> [Source excerpt]:
++++

Politics, Business & Culture in the Americas

Dollarization Can’t Save the Venezuelan Economy

Pragmatic adjustments have abated Venezuela’s collapse, but the bigger picture remains a bleak one.
An employee walks around a store with prices in dollars in Caracas on September 21, 2021.Yuri Cortez/AFP via Getty Images
Reading Time: 4 minutes

Correction appended below.

“The more things change, the more they stay the same.” This popular epigram, attributed to the 19th-century French writer Jean-Baptiste Alphonse Karr, succinctly describes the evolution of Venezuelan economic policy over the past three years. Since 2019, the government’s decisions to relax economic restrictions have prompted dollarization in the economy and a few signs of a rebound. But these changes are limited, and they only benefit a small fraction of the country — according to a new study, 76.6% of Venezuelans live on less than $1.20 a day.

Venezuela continues to suffer one of deepest economic depressions in the history of the Western Hemisphere. Between 2014 and 2020, the economy shrank by a staggering four-fifths. But as it shrank, especially since early 2019, so did the capacity of the Venezuelan state to intervene in it. Now, the government still makes and remakes the rules as it likes, but there is new space for private actors to participate in sectors where government presence has been reduced, such as manufacturing and imports of goods and services.

Over the last three years, imperfect substitutes have filled gaps in the provision of services in a handful of areas. One stopgap is the black market, now projected to encompass some 20% of Venezuelan GDP. Another is the semi-legal “grey” market, which encompasses swaths of the commercial sector, imports, construction, real estate services and rentals.

These new, improvised areas of dynamism in the Venezuelan economy are thanks in part to several decisions made by Nicolás Maduro’s government. In late 2018 and early 2019, price controls and restrictions on currency exchange were relaxed, and the official exchange rate for the bolívar was lowered to match that set by the market. On October 1, the government renamed the national currency the “digital bolívar” and trimmed six zeros from amounts denominated in the currency up to this point.

Another striking change came with the government’s decision to allow the widespread use of foreign currencies in domestic transactions. As recently as 2018, Maduro called dollarization “unconstitutional” — but by late 2019, hyperinflation had forced him to adopt a more flexible, if inconsistent, stance on the matter. Publicly, he changed his tune, saying he “did not see [dollarization] to be a bad thing.” Since then inflation, though still high, has dropped, while dollarization has given the informal economy a boost in metropolitan areas.

++++

> [Source data]:
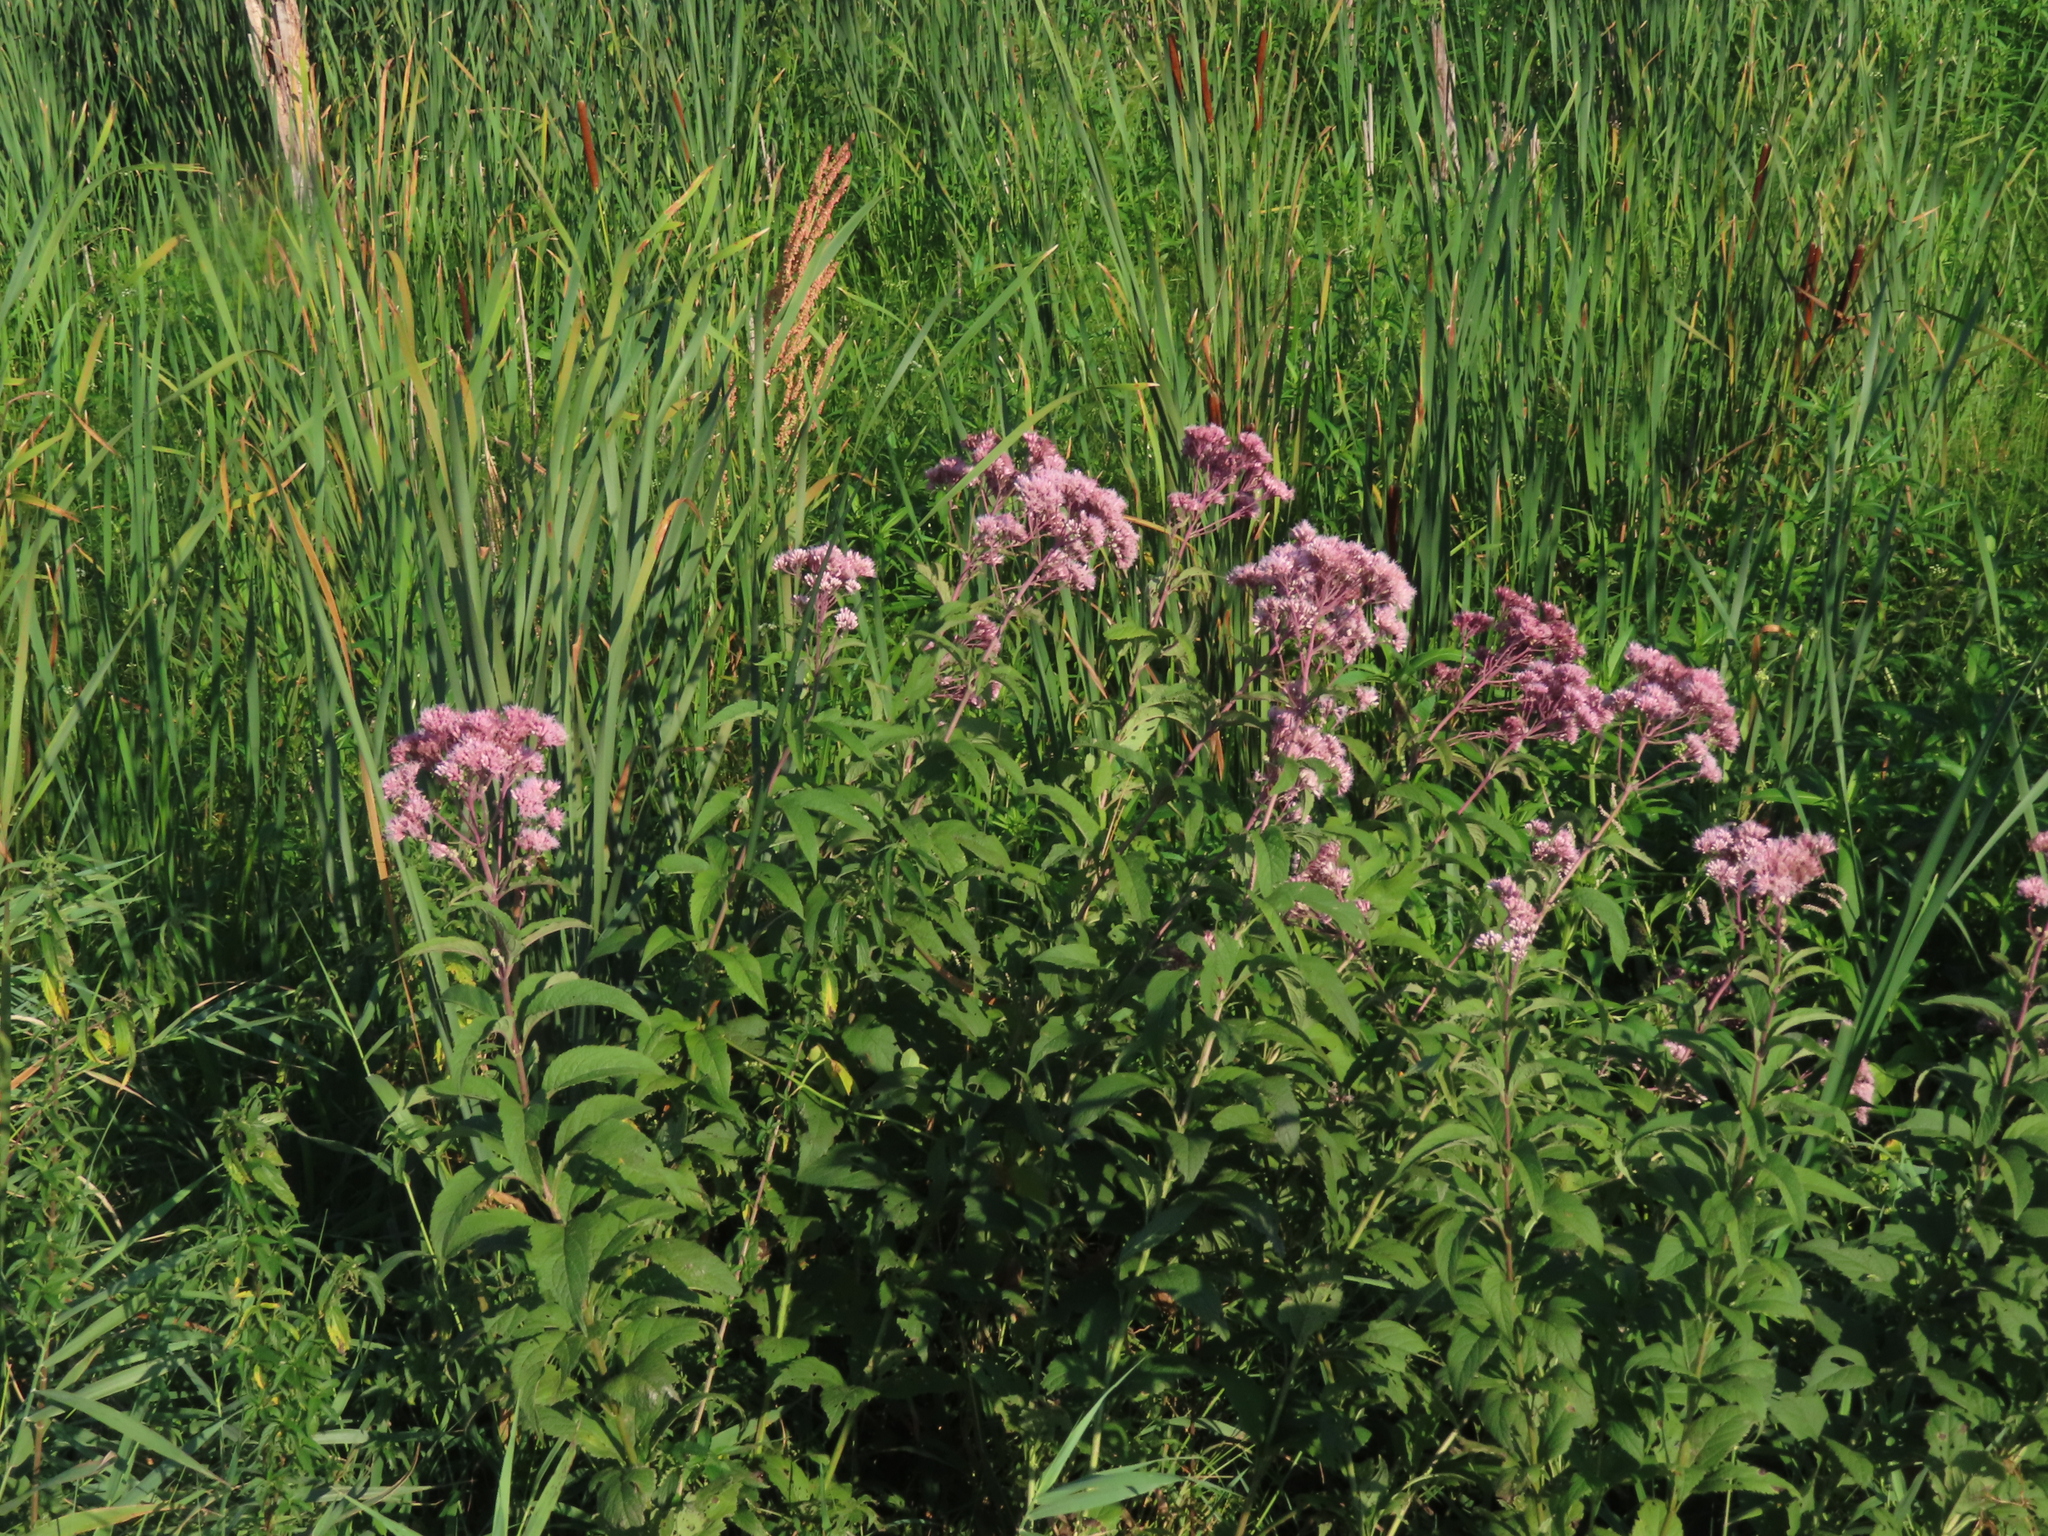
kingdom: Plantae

++++

> [Exercise instructions]: Continue the article on dollarization in Venezuela's economy from its last paragraph, writing the next few paragraphs in the same voice.

> [Exercise result]:
In recent years, the government has also allowed the private sector to participate in areas formerly overseen by state enterprise. With an “anti-blockade law” promulgated in October 2020, the government formalized an established practice of tacitly allowing cooperation with the private sector inside state-owned companies, and extended the practice to economic areas over which the state previously reserved exclusivity, such as hotels, food production, and energy. To keep the market supplied as domestic production of goods has collapsed, the government has relied heavily on imports for decades — and most importation is now carried out by the private sector, buoyed by the opening of new ports, for example in Puerto Cabello, La Guaira and Maracaibo.

But all these changes must be considered in perspective. The government’s actions do not amount to a stabilization program, nor to structural reforms capable of restoring the economy’s path towards growth. There has been no substantial shift in the way economic policy is conceived or executed. The government’s reduced scope of action is merely an ad-hoc adaptation to adverse conditions. Productive capital has plummeted, financial capital is scarce, and human capital has suffered losses due to migration. Sanctions limit the government’s ability to distribute favors to interest groups whose continued goodwill is essential for its political stability.

Along with decreased state intervention in the economy, there has been a significant reduction in public services. The government is concentrating its remaining resources in politically prioritized metropolitan areas while, abandoned by the state, the rest of the country is forced to look to the private sector or other local actors for electricity, fuel, public transportation, and water.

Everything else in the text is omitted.